If you try to plot this graph:
$$\sin x+\sin y=\frac{y^2}x$$
You will get an odd-looking shape:
But if you zoom out a little you can see a kind of cycle with squashed "squares":
But one of them has a "drop" "falling" from it, it seems to start around $\pm13.053$
If we zoom out a little more we discover a cycle of drops and furthermore, we see a new cycle of drops starts, this starts around $\pm32.334$
Where exactly do those "drops" create and why?
First, let's multiply the equation by $x$ to get rid of the singularity when $x=0$. So, we want to study $$x(\sin x+\sin y)=y^2.$$
A way to try to understand this is that we have two surfaces in 3D ($z=x(\sin x+\sin y)$ and $z=y^2$) and we want to know where they intersect. Let's take a look:
The yellow surface is $z=x(\sin x+\sin y)$ and the blue surface is $z=y^2$. The first surface is sort of like an infinite egg carton, and where the second surface flattens out the peaks tend to intersect it in closed curves that are sort of rounded squares (the "drops"). As $x$ gets bigger, the peaks of the first surface get taller and taller and so more and more will intersect the second surface.
We can predict where the "drops" occur in the following way.
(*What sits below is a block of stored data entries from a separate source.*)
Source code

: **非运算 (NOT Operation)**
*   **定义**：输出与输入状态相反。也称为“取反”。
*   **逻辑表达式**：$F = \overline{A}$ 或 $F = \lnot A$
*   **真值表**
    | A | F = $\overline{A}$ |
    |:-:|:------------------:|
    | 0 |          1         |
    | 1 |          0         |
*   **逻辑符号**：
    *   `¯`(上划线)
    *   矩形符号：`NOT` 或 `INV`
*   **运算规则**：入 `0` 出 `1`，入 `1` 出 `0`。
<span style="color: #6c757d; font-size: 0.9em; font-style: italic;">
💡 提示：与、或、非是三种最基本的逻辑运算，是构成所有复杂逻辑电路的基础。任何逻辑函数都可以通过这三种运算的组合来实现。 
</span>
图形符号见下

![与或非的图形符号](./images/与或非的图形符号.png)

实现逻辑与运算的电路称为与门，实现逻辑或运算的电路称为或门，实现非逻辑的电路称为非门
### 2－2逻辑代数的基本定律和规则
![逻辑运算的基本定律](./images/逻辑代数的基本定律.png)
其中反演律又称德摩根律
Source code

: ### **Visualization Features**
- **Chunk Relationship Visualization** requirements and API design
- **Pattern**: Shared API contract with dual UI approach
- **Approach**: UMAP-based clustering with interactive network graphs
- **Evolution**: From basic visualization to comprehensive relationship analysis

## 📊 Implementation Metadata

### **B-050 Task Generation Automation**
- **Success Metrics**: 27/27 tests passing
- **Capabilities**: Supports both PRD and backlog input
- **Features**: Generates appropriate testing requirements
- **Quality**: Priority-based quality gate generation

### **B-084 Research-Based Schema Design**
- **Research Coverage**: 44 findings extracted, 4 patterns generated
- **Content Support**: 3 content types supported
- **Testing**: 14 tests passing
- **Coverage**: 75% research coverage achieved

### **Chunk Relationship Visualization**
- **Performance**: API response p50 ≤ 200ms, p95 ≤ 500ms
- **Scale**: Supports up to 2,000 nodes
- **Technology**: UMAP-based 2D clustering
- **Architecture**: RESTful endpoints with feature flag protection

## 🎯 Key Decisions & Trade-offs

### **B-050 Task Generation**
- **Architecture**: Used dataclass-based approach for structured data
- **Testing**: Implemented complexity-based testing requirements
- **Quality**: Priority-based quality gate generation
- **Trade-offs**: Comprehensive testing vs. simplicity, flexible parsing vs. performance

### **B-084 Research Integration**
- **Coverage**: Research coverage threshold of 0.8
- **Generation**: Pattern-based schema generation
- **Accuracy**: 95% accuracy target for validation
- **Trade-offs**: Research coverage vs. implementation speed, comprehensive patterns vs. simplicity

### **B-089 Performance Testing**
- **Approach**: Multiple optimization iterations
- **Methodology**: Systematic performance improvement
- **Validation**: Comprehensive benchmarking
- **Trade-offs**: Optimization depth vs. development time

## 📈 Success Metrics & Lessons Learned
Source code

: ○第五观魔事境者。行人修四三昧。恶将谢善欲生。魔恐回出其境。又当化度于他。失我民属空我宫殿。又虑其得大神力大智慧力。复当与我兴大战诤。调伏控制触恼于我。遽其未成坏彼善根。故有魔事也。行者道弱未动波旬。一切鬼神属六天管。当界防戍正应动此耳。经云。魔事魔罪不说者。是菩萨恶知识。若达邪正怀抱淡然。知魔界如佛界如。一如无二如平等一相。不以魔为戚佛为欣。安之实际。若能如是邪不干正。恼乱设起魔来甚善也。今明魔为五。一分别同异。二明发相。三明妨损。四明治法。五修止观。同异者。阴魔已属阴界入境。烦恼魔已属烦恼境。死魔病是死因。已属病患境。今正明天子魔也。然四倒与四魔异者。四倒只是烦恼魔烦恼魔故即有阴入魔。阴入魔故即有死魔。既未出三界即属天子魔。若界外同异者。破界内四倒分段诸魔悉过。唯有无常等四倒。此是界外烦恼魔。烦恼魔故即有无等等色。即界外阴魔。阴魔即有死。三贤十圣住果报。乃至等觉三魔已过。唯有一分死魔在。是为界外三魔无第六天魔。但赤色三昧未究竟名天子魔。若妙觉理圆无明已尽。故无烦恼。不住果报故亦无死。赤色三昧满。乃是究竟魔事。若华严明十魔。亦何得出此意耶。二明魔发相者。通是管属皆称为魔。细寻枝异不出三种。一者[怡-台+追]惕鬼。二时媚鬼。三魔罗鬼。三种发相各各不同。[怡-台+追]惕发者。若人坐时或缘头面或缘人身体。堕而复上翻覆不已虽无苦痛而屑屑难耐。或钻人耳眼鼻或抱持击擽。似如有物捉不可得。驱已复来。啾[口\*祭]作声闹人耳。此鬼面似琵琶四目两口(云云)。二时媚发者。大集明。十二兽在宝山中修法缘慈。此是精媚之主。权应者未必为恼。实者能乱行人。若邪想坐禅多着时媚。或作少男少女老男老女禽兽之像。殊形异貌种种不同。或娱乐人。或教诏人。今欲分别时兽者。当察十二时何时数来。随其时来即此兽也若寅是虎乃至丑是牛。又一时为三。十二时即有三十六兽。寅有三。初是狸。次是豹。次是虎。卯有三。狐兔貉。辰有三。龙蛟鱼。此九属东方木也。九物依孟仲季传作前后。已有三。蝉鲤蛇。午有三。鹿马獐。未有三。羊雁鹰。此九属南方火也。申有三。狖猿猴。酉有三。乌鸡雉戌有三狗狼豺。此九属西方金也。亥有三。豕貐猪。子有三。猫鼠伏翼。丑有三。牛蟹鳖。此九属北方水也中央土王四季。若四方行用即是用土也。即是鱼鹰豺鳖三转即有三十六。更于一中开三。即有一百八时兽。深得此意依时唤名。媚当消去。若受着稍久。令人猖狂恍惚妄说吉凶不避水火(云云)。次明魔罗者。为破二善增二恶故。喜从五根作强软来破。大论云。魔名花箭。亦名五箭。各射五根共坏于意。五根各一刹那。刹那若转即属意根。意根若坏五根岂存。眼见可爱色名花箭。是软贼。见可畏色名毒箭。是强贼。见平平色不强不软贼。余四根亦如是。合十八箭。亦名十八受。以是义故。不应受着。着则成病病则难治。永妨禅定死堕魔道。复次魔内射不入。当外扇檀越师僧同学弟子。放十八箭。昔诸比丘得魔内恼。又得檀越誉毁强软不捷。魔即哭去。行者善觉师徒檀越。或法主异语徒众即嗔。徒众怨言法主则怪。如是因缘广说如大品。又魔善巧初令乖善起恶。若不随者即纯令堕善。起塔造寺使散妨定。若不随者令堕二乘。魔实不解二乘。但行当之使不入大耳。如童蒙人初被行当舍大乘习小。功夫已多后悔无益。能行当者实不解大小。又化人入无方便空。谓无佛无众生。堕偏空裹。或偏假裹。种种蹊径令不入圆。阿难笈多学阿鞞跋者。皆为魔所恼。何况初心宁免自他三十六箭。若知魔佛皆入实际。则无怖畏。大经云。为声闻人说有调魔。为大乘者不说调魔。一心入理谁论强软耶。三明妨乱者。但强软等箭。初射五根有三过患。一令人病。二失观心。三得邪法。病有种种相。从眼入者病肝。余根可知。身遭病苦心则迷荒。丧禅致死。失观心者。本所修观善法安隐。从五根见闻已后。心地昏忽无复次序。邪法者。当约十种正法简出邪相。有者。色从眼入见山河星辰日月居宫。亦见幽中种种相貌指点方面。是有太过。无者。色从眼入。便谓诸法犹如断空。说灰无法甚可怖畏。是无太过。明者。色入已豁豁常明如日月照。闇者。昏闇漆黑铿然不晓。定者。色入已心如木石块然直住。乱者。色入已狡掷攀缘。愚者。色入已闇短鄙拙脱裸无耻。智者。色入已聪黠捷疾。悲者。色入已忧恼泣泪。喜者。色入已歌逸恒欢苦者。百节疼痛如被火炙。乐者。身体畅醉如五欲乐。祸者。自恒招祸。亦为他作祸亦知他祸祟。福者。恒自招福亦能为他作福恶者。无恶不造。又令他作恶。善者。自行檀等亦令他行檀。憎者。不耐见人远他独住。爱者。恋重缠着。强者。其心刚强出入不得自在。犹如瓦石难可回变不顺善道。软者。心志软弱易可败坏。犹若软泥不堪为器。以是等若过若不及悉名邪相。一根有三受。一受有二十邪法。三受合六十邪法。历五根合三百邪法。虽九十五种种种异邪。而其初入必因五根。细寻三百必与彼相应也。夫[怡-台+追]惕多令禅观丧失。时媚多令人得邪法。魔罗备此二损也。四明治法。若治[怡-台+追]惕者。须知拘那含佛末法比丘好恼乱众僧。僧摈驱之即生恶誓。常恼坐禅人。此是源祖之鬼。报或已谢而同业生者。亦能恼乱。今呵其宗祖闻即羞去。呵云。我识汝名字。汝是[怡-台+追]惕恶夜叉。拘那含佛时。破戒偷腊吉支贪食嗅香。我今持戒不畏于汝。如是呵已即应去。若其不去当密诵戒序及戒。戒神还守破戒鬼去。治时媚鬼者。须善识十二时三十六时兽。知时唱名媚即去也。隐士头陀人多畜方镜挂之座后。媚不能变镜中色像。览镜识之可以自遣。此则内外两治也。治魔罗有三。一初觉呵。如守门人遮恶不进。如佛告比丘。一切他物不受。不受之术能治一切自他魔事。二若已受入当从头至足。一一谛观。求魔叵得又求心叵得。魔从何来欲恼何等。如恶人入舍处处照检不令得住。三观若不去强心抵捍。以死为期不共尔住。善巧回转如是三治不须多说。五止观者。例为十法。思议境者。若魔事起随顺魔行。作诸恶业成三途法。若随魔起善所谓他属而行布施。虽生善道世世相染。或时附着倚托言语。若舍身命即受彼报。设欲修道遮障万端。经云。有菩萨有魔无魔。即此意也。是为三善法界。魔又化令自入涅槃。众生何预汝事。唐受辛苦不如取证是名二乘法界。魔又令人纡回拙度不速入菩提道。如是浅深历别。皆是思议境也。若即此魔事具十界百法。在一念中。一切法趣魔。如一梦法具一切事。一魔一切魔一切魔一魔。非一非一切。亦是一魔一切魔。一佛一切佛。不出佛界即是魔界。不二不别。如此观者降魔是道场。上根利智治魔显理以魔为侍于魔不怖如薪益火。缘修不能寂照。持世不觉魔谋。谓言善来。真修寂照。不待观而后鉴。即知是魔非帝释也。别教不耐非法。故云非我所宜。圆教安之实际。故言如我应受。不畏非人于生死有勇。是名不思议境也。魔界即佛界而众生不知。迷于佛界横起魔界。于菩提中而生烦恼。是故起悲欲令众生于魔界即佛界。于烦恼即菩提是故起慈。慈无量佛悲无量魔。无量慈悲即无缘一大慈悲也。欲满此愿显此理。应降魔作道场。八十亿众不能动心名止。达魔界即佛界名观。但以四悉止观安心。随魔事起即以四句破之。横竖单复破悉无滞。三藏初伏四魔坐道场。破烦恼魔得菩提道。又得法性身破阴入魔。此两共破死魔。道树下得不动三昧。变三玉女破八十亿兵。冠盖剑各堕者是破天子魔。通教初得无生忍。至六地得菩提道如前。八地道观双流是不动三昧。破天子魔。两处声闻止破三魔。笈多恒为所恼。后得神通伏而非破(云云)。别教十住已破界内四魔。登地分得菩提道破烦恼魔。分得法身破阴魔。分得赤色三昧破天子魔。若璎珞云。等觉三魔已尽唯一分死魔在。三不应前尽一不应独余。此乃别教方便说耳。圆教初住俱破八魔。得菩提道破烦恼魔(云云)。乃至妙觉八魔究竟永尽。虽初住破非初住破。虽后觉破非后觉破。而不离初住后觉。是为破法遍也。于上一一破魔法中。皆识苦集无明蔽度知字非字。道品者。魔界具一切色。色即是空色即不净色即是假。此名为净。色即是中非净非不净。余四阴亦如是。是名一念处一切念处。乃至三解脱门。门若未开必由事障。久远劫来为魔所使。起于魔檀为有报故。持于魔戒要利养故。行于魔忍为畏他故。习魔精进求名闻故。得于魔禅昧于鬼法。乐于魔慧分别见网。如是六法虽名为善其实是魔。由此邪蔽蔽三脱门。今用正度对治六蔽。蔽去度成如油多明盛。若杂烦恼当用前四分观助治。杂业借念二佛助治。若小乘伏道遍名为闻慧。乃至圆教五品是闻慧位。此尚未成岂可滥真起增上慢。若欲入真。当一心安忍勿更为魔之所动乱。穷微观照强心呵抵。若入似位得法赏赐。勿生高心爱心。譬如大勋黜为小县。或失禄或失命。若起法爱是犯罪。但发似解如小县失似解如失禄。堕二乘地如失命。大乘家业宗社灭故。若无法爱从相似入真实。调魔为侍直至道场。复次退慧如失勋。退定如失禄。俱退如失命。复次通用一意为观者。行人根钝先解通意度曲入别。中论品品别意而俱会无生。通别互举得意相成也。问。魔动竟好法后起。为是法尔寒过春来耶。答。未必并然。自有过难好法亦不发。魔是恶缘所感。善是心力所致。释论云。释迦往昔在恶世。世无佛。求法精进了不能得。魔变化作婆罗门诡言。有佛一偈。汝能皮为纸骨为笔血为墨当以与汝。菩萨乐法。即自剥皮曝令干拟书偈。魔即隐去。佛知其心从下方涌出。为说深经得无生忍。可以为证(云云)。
Since the value of the sine function lies in the interval $[-1,1]$, we know $$-2\lvert x\rvert\leq x(\sin x+\sin y)\leq 2\lvert x\rvert$$ for all $x,y$. Thus, wherever the two surface intersect, we know that $-2\lvert x\rvert\leq y^2\leq 2\lvert x\rvert$ will hold (though not conversely of course!), and since $y^2\geq 0$ we can simplify this to $y^2\leq 2\lvert x\rvert$.
Thus, all the "drops" lie inside the region given by $\lvert x\rvert\geq \tfrac{1}{2}y^2$. Indeed, here is a plot showing the they lie in the region bounded by the orange curve:
To predict where the drops occur, we could look at where the maxima of $x(\sin x+\sin y)$ are using some calculus, and then it should be that if the maximum lies inside the above region, that is the start of a new "cycle of drops."